EXERCISE BRIEF:
Reproduce the listing word for word, leaving every picture behind.

COLLECTED MATERIAL:

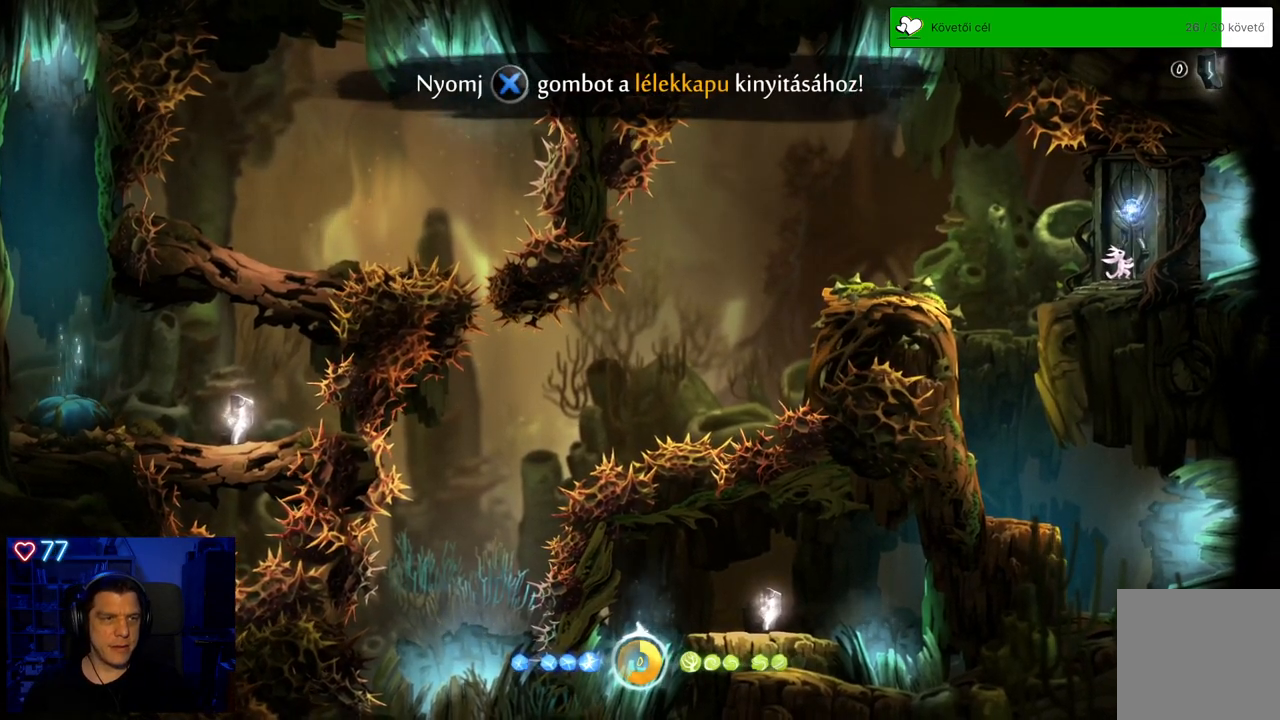
{"buttons": [], "left_stick": "center", "right_stick": "center", "events": [[67, "X", "up"]]}
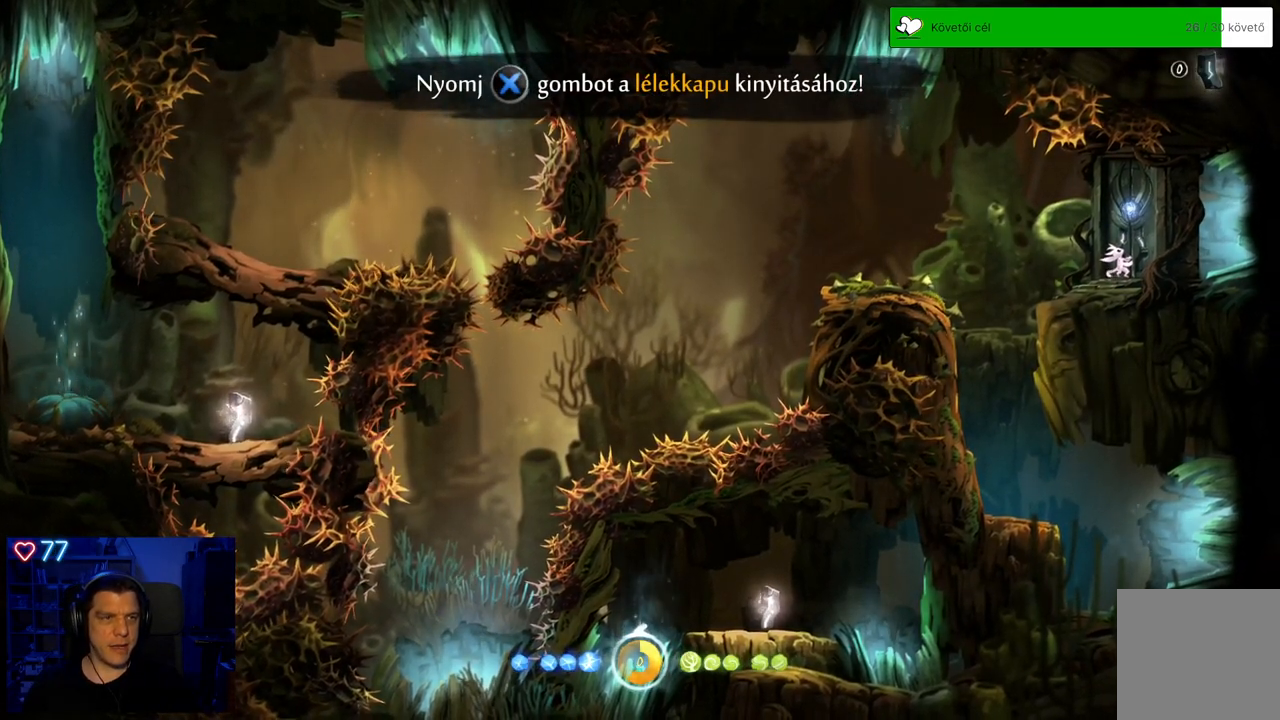
{"buttons": [], "left_stick": "center", "right_stick": "center", "events": []}
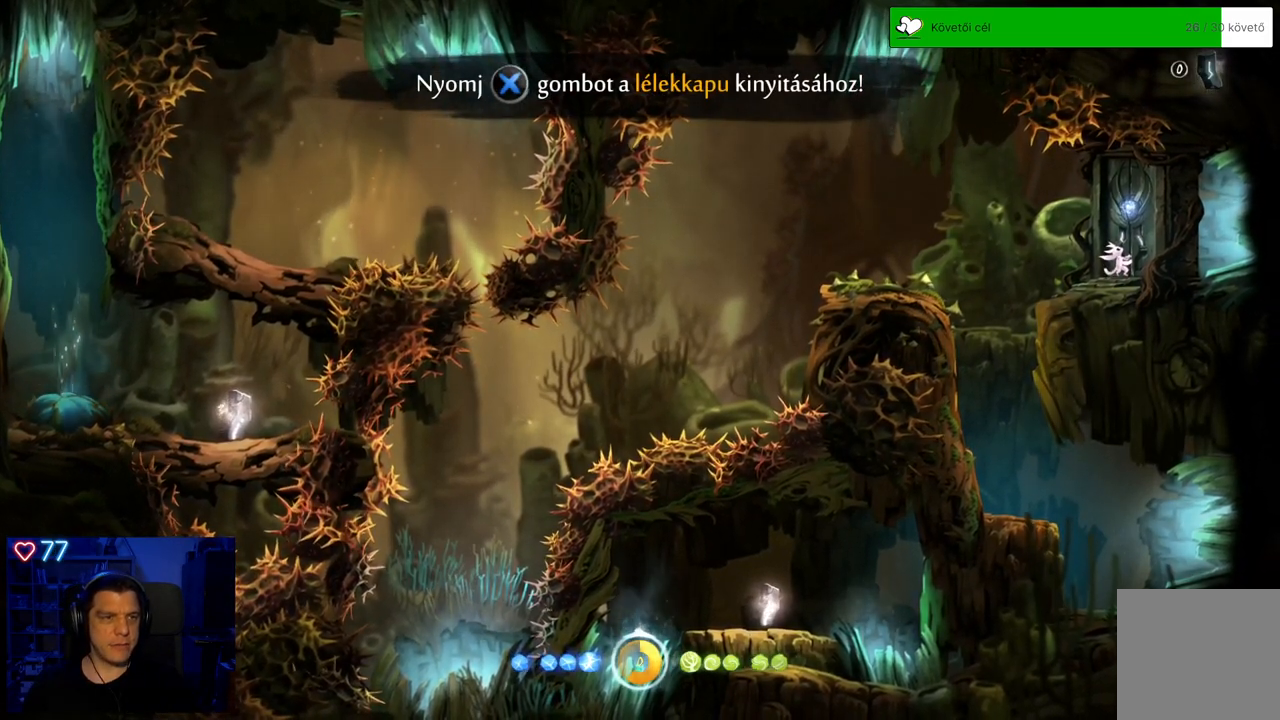
{"buttons": [], "left_stick": "center", "right_stick": "center", "events": [[100, "left_stick", "left"], [317, "left_stick", "center"]]}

EXERCISE RESULT:
{"buttons": [], "left_stick": "center", "right_stick": "center", "events": [[67, "X", "up"]]}
{"buttons": [], "left_stick": "center", "right_stick": "center", "events": []}
{"buttons": [], "left_stick": "center", "right_stick": "center", "events": [[100, "left_stick", "left"], [317, "left_stick", "center"]]}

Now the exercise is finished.